O Barça fazia sua segunda partida no ano pelo Campeonato Espanhol. E já tinha um desafio imenso pela frente: recebia o Real Madrid no Camp Nou, ainda tentando perseguir o Deportivo de La Coruña, dois pontos à frente na tabela. Problema para a equipe de Johan Cruyff? Não quando se tinha Romário para comandar o Dream Team. Foram três gols do craque, abrindo o caminho para a estrondosa goleada por 5 a 0 dos catalães – a maior diferença no placar aplicada desde 1950, mas que teria troco merengue 364 dias depois, no Santiago Bernabéu.

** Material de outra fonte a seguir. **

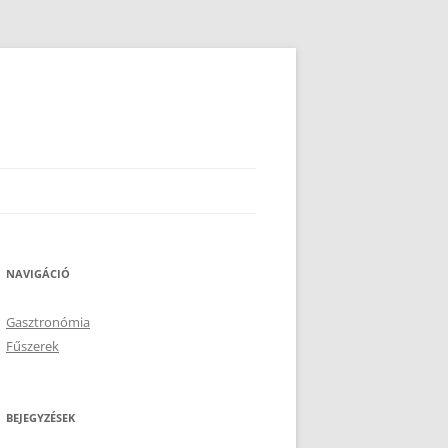
NAVIGÁCIÓ
Gasztronómia
Fűszerek
BEJEGYZÉSEK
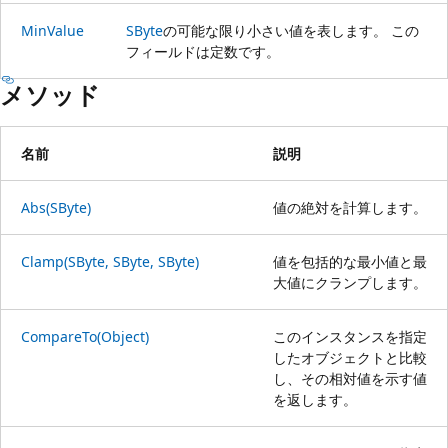
MinValue
SByte
の可能な限り小さい値を表します。 この
フィールドは定数です。
メソッド
名前
説明
Abs(SByte)
値の絶対を計算します。
Clamp(SByte, SByte, SByte)
値を包括的な最小値と最
大値にクランプします。
CompareTo(Object)
このインスタンスを指定
したオブジェクトと比較
し、その相対値を示す値
を返します。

O momento mais mágico daquela noite veio aos 24 minutos do primeiro tempo. Obviamente, dos pés de Romário. O camisa 10 recebeu o passe de Pep Guardiola, antes de aplicar um drible desconcertante em Rafael Alkorta e tocar na saída do goleiro Paco Buyo do jeito que mais gostava, com o bico da chuteira. O artilheiro ainda balançaria as redes mais duas vezes, sem tanta maestria, apenas aproveitando o caminho vazio para escorar. O estrago estava feito. Uma ‘manita’ inesquecível para qualquer torcedor do Barcelona.